TOKYO—Japan’s nuclear regulator gave safety clearance to two more reactors Wednesday, raising the prospect that Japan could have four units back online next year to help power the nation’s economy.

The approval comes three days after Prime Minister Shinzo Abe ’s pronuclear party won decisively in a general election, suggesting a green light for pushing ahead with the resumption of nuclear power in Japan.

But it remains unclear how smooth the process to restart the reactors will be. While the two reactors at the Takahama nuclear plant in western Japan cleared stricter regulations brought in after the Fukushima nuclear accident in March 2011, the regulator has emphasized that the decision on restarting them lies outside its remit.

The question of who has the final say over firing up the reactors again remains unanswered, with local consent a requirement, but with doubts remaining over which localities have a say in that decision.

Those issues weren't addressed in an election framed as a referendum on Mr. Abe’s economic strategy, meaning that the new mandate for Abenomics doesn’t necessarily translate into a mandate for putting nuclear power back online.

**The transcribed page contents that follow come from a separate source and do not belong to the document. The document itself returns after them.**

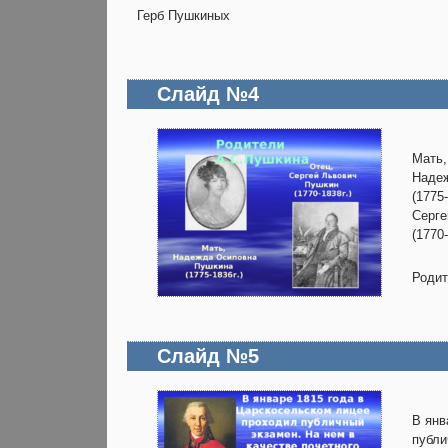
Герб Пушкиных
Слайд №4
Мать,
Наде
(1775
Серге
(1770-
Родит
Слайд №5
В янв
публи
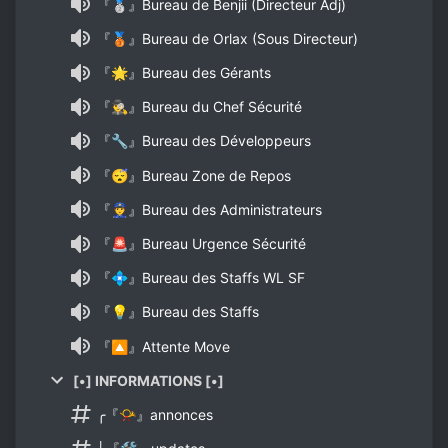
『🥈』Bureau de Benjii (Directeur Adj)
『🥉』Bureau de Orlax (Sous Directeur)
『🌟』Bureau des Gérants
『🕵️‍♂️』Bureau du Chef Sécurité
『🔧』Bureau des Développeurs
『😴』Bureau Zone de Repos
『👮』Bureau des Administrateurs
『🚨』Bureau Urgence Sécurité
『💠』Bureau des Staffs WL SF
『💡』Bureau des Staffs
『🔼』Attente Move
[•] INFORMATIONS [•]
╭『📯』annonces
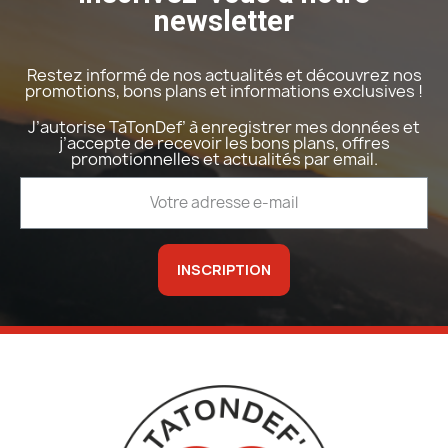
newsletter
Restez informé de nos actualités et découvrez nos
promotions, bons plans et informations exclusives !
J’autorise TaTonDef’ à enregistrer mes données et
j’accepte de recevoir les bons plans, offres
promotionnelles et actualités par email.
INSCRIPTION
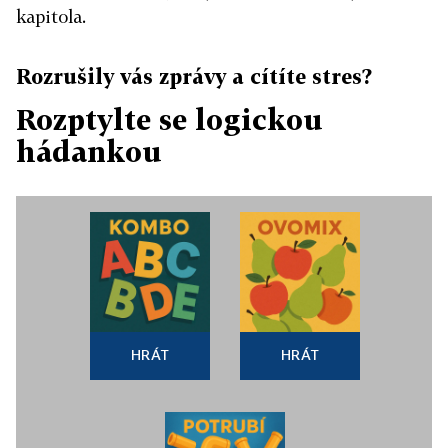
kapitola.
Rozrušily vás zprávy a cítíte stres?
Rozptylte se logickou
hádankou
HRÁT
HRÁT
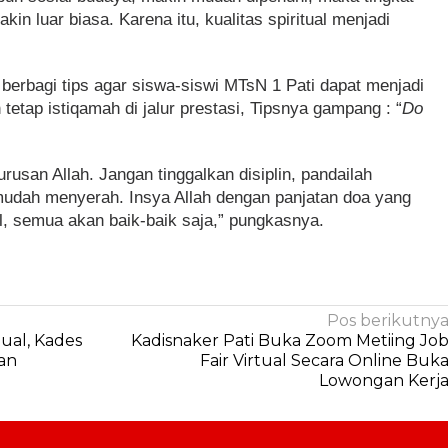
n luar biasa. Karena itu, kualitas spiritual menjadi
berbagi tips agar siswa-siswi MTsN 1 Pati dapat menjadi
tetap istiqamah di jalur prestasi, Tipsnya gampang : “
Do
rusan Allah. Jangan tinggalkan disiplin, pandailah
mudah menyerah. Insya Allah dengan panjatan doa yang
l, semua akan baik-baik saja,” pungkasnya.
Pos berikutny
ual, Kades
Kadisnaker Pati Buka Zoom Metiing Jo
an
Fair Virtual Secara Online Buk
Lowongan Kerj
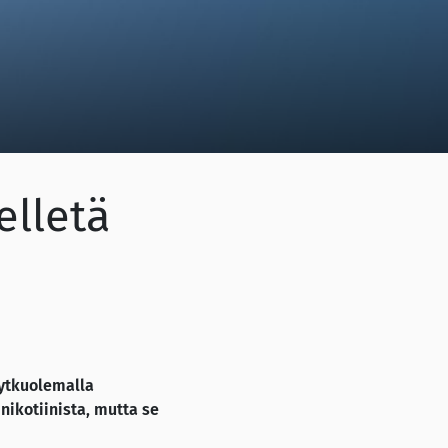
elletä
kytkuolemalla
ikotiinista, mutta se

“Mr. Abe said himself this was an election on Abenomics. It is true that the Liberal Democratic Party won, but it doesn’t mean voters unconditionally approved all his policies,” said Keio University policy Prof. Hidehiko Kasahara.

Opinion polls have consistently shown relatively high approval rates for Mr. Abe at the same time as relatively high disapproval for restarting nuclear power. In a poll by a broadcaster TV Asahi conducted on Dec. 6-7, 44% of respondents said they supported the Abe administration, while 58% of the same respondents said they didn’t agree with restarting nuclear power plants even if they gained clearance from the NRA.

“The election hasn’t changed the restart situation at all,” said Atsushi Suzuki, associate partner of NTT Data Institute of Management & Consulting and an expert of the power industry. “The key still lies in the hands of surrounding communities, just as before.”

The local government hosting the first two units given clearance by the Nuclear Regulation Authority in November has given its consent for the resumption of operations, as has the Kagoshima prefectural government in Kyushu, where the Sendai reactors are located. A few surrounding cities expressed safety concerns but none protested strongly enough to provide a stumbling block.

That means the restarting of the Sendai reactors looks like a simple matter of time, and likely in the first quarter of 2015. But that would still leave the issue of which localities can shape the restart decision unresolved.

Should the government then succeed in getting the Takahama reactors back online, that would likely be a better indicator of whether momentum will build for Japan’s return to nuclear power.

The restarting of the Takahama reactors is unlikely to be opposed by the surrounding communities in Fukui prefecture as the economy of the entire prefecture, with its 13 reactors, has long relied on nuclear power.

Makoto Yagi, the president of Kansai Electric, the operator of the Takahama plant, said in a statement that the utility would do its best to make the plant safe and explain its safety measures to residents in local communities.

But the governors of the adjacent Kyoto and Shiga prefectures have been demanding a say over the reactors in Fukui, citing the potential risk for their own areas.

Without a strict definition of which local communities are allowed to weigh in on the issue, it would be difficult for the central government to totally ignore these requests, Mr. Suzuki said.

Industry minister Yoichi Miyazawa said Tuesday that the government would stick to its policy of restarting nuclear power plants approved by NRA. He also said it would boost the use of renewable energy as much as possible.